ACTIVITY:
Extract every line from the listing below that contains the word "danych".
═══ DATA SUPPLIED ═══
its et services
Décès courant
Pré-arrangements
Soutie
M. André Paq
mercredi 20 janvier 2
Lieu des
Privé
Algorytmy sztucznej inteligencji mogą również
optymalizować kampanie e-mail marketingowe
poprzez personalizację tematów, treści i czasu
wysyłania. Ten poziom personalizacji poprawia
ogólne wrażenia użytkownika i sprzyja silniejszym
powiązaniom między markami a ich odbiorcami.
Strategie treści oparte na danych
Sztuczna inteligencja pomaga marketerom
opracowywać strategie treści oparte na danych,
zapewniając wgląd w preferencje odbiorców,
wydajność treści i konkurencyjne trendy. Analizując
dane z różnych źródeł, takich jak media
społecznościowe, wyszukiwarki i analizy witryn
═══
═══ DATA SUPPLIED ═══
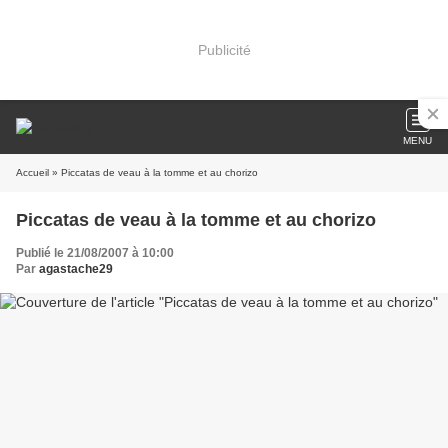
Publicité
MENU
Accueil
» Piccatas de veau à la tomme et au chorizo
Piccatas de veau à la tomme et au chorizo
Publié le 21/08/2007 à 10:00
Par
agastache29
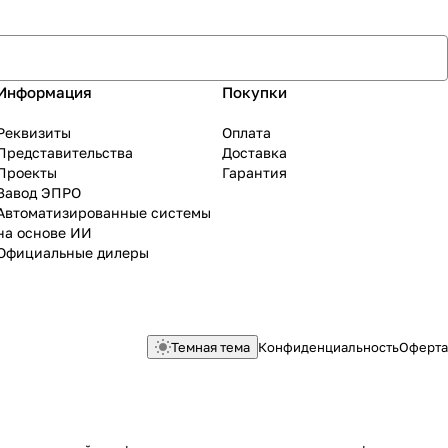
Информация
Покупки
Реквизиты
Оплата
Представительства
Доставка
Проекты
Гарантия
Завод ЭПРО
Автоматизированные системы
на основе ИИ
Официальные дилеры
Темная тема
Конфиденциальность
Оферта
═══
ANSWER BOX:
Strategie treści oparte na danych
opracowywać strategie treści oparte na danych,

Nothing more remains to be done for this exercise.